What is required
Substitute "place" for "locality" in the data from the start through the line with "elevation (m): 1372", leaving everything else unchanged.

Materials provided
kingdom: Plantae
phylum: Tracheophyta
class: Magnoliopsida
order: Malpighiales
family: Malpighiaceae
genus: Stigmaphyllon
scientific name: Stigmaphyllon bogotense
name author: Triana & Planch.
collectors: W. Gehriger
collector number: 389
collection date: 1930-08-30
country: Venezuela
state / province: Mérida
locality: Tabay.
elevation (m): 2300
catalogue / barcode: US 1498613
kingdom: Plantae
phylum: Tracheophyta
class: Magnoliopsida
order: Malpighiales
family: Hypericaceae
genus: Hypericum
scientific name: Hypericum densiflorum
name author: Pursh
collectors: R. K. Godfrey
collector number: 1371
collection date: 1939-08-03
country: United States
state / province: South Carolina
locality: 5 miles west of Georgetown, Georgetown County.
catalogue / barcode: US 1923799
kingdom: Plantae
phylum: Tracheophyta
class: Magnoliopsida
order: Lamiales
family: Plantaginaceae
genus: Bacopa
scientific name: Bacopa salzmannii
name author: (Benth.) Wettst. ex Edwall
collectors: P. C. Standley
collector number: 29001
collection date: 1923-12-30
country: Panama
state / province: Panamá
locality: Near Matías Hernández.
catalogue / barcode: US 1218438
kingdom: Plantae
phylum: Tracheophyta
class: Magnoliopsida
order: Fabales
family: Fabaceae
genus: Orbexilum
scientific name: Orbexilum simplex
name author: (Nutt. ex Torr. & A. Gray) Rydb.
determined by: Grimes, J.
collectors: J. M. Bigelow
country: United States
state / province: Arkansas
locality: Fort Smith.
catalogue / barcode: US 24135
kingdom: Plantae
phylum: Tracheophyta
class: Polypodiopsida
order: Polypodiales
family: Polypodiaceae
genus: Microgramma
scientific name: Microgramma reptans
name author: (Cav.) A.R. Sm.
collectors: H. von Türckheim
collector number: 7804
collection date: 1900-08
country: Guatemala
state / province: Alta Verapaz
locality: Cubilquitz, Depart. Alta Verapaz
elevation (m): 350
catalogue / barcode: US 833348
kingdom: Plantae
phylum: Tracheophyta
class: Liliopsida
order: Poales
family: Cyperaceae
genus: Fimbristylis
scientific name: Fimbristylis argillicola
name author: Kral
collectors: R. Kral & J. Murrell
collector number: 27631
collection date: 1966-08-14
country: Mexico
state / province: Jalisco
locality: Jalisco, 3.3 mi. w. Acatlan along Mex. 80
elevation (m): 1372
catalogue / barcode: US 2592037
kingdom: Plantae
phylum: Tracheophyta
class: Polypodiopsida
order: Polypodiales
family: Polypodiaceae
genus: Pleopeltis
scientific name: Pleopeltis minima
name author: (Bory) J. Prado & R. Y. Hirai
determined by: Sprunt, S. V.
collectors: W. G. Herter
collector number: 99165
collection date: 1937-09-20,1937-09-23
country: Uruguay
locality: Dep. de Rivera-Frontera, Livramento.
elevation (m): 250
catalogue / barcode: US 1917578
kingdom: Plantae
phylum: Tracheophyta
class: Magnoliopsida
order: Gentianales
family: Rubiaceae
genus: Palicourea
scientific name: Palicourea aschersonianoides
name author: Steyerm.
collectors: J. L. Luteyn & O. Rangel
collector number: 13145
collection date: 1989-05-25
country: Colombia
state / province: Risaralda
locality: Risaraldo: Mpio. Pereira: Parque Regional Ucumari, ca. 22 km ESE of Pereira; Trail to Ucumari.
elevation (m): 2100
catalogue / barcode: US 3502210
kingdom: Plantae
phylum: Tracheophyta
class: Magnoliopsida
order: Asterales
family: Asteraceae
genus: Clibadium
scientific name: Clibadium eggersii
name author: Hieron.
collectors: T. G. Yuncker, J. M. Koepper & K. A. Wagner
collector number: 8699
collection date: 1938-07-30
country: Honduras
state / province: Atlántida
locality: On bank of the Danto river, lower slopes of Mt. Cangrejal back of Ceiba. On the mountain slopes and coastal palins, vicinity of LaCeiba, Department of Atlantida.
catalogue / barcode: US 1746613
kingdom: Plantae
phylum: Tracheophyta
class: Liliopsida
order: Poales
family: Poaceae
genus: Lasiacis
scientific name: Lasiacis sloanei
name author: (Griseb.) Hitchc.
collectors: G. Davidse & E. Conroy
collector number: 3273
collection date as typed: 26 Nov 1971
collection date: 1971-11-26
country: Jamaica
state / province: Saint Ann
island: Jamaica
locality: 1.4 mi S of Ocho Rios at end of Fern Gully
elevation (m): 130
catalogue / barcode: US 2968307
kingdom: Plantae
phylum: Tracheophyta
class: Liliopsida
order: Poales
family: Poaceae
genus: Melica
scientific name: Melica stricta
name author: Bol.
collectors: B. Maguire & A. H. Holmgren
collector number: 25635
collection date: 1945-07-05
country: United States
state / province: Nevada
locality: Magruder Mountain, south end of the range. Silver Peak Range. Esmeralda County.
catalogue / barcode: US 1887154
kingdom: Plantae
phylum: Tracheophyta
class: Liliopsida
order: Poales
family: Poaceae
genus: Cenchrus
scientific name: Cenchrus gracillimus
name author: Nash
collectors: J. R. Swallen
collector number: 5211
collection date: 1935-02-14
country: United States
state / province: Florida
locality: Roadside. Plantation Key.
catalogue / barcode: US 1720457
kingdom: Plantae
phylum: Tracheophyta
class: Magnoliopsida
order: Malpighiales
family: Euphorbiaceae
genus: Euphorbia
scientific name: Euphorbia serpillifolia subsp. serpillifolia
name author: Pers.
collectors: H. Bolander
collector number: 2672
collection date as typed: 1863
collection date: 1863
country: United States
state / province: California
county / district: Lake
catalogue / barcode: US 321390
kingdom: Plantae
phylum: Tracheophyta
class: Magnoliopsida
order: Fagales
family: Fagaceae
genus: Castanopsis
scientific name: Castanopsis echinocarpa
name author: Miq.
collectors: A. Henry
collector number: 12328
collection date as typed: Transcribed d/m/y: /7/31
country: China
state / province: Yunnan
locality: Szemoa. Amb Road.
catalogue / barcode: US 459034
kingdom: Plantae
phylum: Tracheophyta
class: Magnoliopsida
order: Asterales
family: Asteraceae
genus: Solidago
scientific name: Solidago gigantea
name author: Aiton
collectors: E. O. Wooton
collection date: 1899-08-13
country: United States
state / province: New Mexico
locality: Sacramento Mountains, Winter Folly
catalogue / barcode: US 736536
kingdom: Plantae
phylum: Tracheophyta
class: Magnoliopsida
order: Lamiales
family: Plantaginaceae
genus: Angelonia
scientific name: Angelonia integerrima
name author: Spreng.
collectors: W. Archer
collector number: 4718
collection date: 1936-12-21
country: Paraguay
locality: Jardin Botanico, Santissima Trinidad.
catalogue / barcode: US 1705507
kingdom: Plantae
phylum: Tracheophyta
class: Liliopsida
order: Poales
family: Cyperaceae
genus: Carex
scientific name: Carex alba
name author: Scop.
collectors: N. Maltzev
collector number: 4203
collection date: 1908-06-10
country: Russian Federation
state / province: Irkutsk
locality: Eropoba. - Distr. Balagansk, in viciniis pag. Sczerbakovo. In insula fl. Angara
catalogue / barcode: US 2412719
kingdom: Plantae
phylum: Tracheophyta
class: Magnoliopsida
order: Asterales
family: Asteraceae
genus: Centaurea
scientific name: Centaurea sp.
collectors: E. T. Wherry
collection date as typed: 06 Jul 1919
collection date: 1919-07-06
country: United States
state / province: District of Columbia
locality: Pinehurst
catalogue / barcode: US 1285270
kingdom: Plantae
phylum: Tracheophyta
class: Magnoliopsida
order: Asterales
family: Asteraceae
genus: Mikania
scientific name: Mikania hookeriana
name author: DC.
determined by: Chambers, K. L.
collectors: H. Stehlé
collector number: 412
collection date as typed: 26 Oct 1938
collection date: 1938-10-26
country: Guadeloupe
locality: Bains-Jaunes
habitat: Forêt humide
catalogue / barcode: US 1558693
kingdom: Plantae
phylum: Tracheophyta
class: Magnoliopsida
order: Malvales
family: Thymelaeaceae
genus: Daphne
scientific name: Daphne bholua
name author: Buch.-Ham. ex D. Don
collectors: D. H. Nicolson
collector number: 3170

Task output
kingdom: Plantae
phylum: Tracheophyta
class: Magnoliopsida
order: Malpighiales
family: Malpighiaceae
genus: Stigmaphyllon
scientific name: Stigmaphyllon bogotense
name author: Triana & Planch.
collectors: W. Gehriger
collector number: 389
collection date: 1930-08-30
country: Venezuela
state / province: Mérida
place: Tabay.
elevation (m): 2300
catalogue / barcode: US 1498613
kingdom: Plantae
phylum: Tracheophyta
class: Magnoliopsida
order: Malpighiales
family: Hypericaceae
genus: Hypericum
scientific name: Hypericum densiflorum
name author: Pursh
collectors: R. K. Godfrey
collector number: 1371
collection date: 1939-08-03
country: United States
state / province: South Carolina
place: 5 miles west of Georgetown, Georgetown County.
catalogue / barcode: US 1923799
kingdom: Plantae
phylum: Tracheophyta
class: Magnoliopsida
order: Lamiales
family: Plantaginaceae
genus: Bacopa
scientific name: Bacopa salzmannii
name author: (Benth.) Wettst. ex Edwall
collectors: P. C. Standley
collector number: 29001
collection date: 1923-12-30
country: Panama
state / province: Panamá
place: Near Matías Hernández.
catalogue / barcode: US 1218438
kingdom: Plantae
phylum: Tracheophyta
class: Magnoliopsida
order: Fabales
family: Fabaceae
genus: Orbexilum
scientific name: Orbexilum simplex
name author: (Nutt. ex Torr. & A. Gray) Rydb.
determined by: Grimes, J.
collectors: J. M. Bigelow
country: United States
state / province: Arkansas
place: Fort Smith.
catalogue / barcode: US 24135
kingdom: Plantae
phylum: Tracheophyta
class: Polypodiopsida
order: Polypodiales
family: Polypodiaceae
genus: Microgramma
scientific name: Microgramma reptans
name author: (Cav.) A.R. Sm.
collectors: H. von Türckheim
collector number: 7804
collection date: 1900-08
country: Guatemala
state / province: Alta Verapaz
place: Cubilquitz, Depart. Alta Verapaz
elevation (m): 350
catalogue / barcode: US 833348
kingdom: Plantae
phylum: Tracheophyta
class: Liliopsida
order: Poales
family: Cyperaceae
genus: Fimbristylis
scientific name: Fimbristylis argillicola
name author: Kral
collectors: R. Kral & J. Murrell
collector number: 27631
collection date: 1966-08-14
country: Mexico
state / province: Jalisco
place: Jalisco, 3.3 mi. w. Acatlan along Mex. 80
elevation (m): 1372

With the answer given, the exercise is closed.